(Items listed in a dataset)
=== Begin Enclosure ===

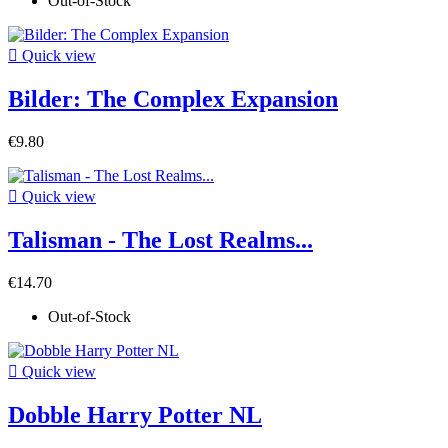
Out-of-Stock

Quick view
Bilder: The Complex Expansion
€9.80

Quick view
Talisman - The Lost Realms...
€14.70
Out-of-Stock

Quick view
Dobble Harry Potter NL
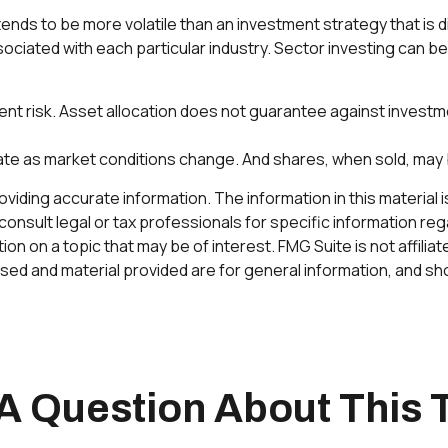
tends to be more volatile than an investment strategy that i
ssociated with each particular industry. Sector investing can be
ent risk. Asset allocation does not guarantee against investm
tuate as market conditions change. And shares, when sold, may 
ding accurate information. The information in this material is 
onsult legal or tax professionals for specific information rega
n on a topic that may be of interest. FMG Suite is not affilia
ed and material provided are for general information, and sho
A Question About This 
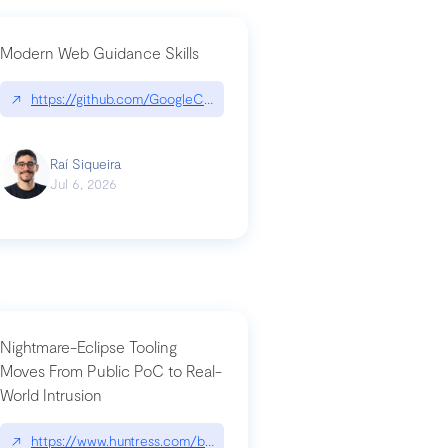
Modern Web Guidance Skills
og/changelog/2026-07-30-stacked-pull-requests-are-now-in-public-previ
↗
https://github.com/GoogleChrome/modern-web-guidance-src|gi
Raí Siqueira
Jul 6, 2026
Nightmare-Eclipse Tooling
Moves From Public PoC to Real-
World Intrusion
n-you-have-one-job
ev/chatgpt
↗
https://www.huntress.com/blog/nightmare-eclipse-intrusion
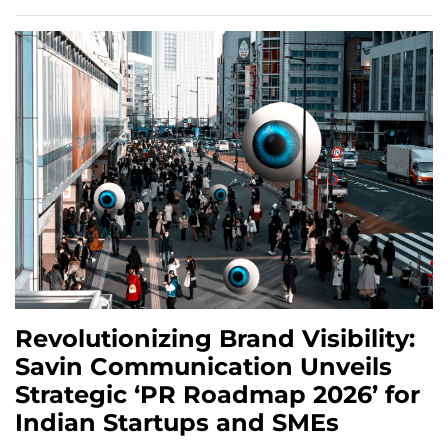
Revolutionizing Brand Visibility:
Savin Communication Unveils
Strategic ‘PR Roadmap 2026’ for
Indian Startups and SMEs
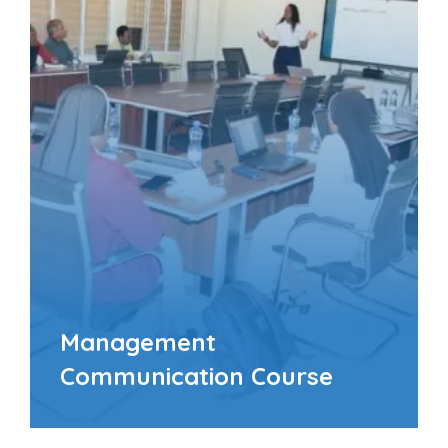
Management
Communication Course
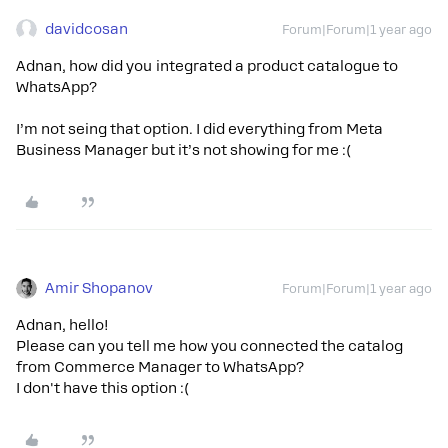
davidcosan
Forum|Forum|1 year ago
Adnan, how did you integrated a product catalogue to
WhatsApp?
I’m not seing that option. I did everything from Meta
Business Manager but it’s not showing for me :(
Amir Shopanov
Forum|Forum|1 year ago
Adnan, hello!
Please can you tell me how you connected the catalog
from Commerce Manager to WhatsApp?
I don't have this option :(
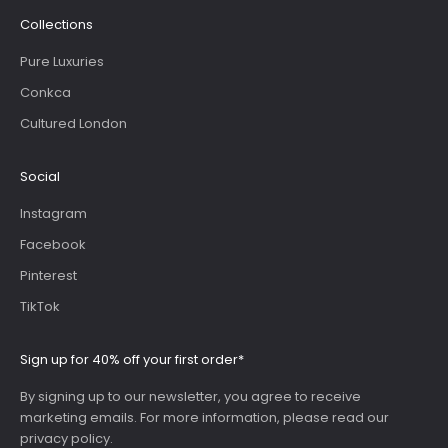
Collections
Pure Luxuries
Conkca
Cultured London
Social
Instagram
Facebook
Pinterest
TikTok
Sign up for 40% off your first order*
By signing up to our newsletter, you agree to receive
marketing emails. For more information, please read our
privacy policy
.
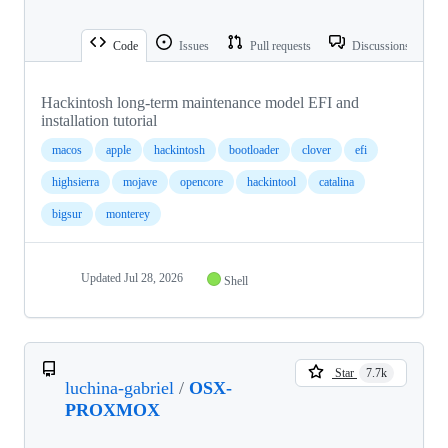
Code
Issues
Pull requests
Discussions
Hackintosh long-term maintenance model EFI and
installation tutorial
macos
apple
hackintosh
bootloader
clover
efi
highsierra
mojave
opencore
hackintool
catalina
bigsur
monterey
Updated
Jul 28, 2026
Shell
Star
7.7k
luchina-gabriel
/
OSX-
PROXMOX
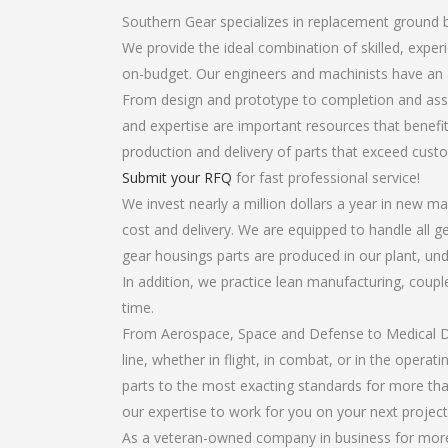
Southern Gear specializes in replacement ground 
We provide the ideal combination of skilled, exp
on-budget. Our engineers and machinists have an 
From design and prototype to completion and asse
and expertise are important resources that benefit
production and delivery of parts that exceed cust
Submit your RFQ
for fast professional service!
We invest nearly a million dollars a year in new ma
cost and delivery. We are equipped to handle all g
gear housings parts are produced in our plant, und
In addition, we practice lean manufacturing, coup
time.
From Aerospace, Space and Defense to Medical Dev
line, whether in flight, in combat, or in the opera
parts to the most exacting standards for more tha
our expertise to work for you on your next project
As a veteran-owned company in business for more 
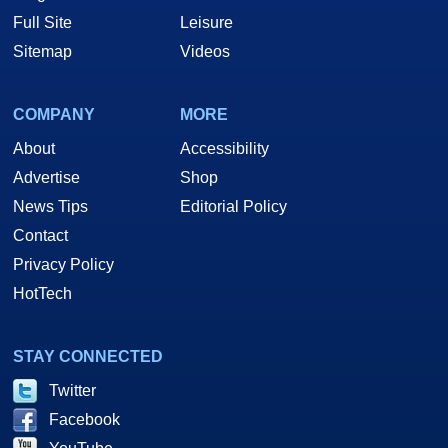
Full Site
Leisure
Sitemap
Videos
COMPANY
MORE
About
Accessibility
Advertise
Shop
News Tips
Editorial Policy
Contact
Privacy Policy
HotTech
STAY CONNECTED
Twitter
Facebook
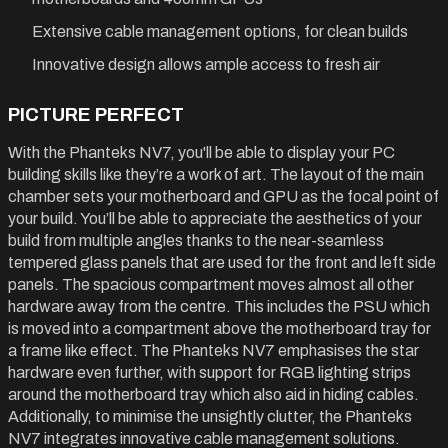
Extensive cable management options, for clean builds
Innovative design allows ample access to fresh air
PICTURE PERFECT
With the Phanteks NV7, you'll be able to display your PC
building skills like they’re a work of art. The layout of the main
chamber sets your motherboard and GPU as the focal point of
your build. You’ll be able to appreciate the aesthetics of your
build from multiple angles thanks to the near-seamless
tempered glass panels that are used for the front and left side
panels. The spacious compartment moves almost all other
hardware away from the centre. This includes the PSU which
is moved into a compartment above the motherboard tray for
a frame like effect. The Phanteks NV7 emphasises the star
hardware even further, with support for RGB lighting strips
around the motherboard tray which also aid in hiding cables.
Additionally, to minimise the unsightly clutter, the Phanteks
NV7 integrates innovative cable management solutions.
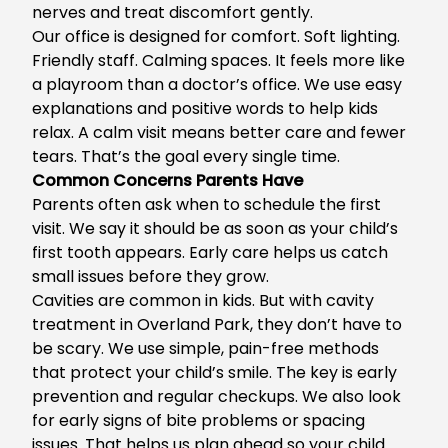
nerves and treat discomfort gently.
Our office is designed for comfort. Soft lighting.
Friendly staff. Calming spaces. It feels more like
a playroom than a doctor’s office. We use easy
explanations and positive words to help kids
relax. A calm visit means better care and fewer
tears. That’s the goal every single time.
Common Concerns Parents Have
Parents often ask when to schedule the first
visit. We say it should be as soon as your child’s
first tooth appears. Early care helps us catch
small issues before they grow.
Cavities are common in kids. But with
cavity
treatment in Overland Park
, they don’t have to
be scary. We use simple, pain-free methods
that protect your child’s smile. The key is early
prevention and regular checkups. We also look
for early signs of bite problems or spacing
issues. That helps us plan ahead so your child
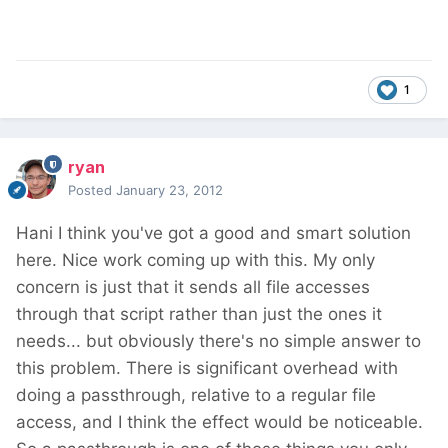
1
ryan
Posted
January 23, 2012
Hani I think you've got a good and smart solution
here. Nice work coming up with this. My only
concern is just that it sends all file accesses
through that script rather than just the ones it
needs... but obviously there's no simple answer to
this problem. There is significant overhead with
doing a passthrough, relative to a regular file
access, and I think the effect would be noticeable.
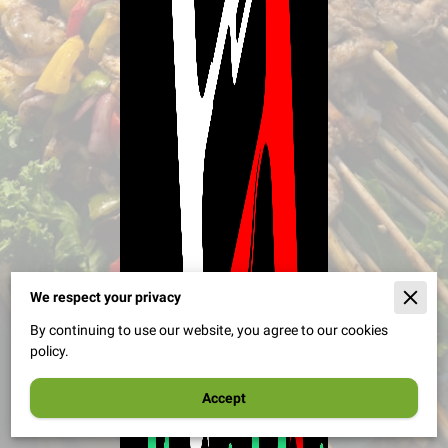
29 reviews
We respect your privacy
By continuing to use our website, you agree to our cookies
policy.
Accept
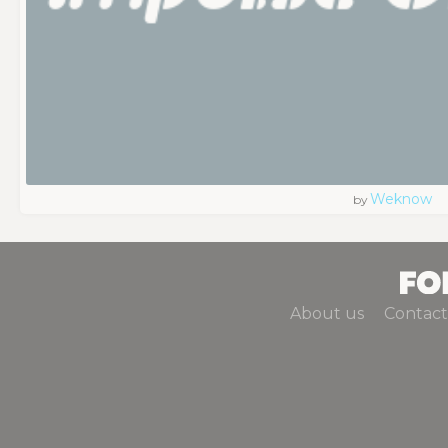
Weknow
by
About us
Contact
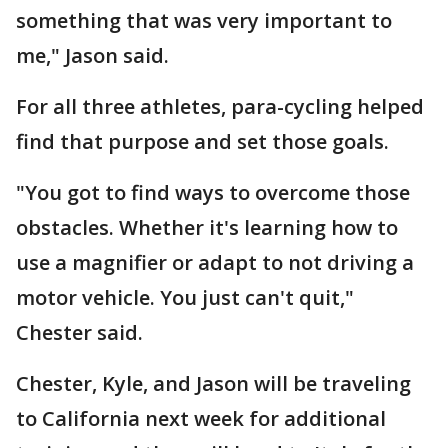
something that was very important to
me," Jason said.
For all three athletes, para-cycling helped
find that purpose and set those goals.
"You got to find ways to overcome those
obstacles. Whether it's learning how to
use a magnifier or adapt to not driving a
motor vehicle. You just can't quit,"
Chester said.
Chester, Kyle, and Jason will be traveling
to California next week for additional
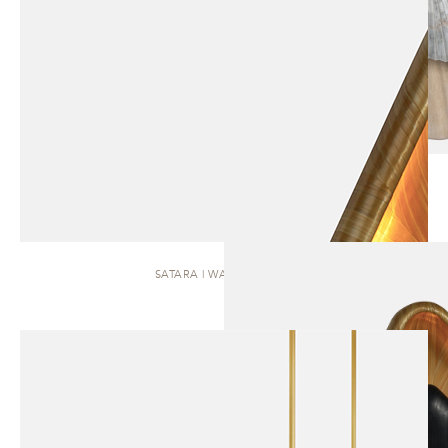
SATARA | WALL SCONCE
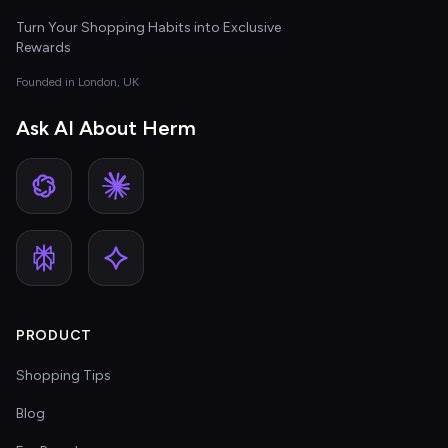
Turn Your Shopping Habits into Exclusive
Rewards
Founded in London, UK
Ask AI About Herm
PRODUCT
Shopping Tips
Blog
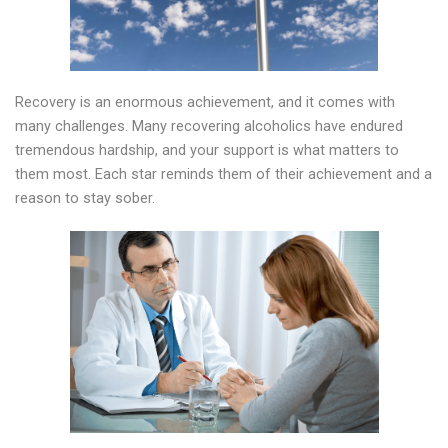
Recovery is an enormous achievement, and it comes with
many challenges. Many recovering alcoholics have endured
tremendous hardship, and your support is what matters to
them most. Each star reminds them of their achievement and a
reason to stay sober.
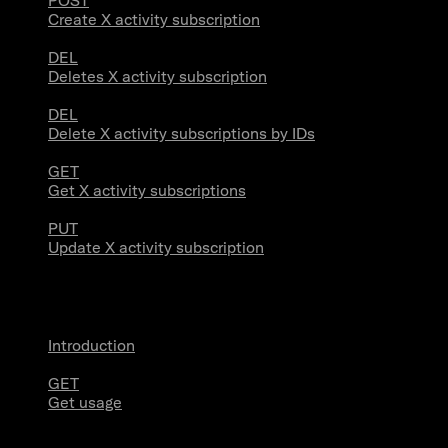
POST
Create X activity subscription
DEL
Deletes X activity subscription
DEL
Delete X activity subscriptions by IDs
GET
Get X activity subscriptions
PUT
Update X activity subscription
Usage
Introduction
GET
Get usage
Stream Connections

=== End Enclosure ===

--- What the exercise asks ---
In the records above, find the line with "Adnan, how did" and the line with "Sign up for 40% off your first order*"; please transcribe exactly those two lines and all lines between them, omitting any picture.

--- Response area ---
Adnan, how did you integrated a product catalogue to
WhatsApp?
I’m not seing that option. I did everything from Meta
Business Manager but it’s not showing for me :(
Amir Shopanov
Forum|Forum|1 year ago
Adnan, hello!
Please can you tell me how you connected the catalog
from Commerce Manager to WhatsApp?
I don't have this option :(
Collections
Pure Luxuries
Conkca
Cultured London
Social
Instagram
Facebook
Pinterest
TikTok
Sign up for 40% off your first order*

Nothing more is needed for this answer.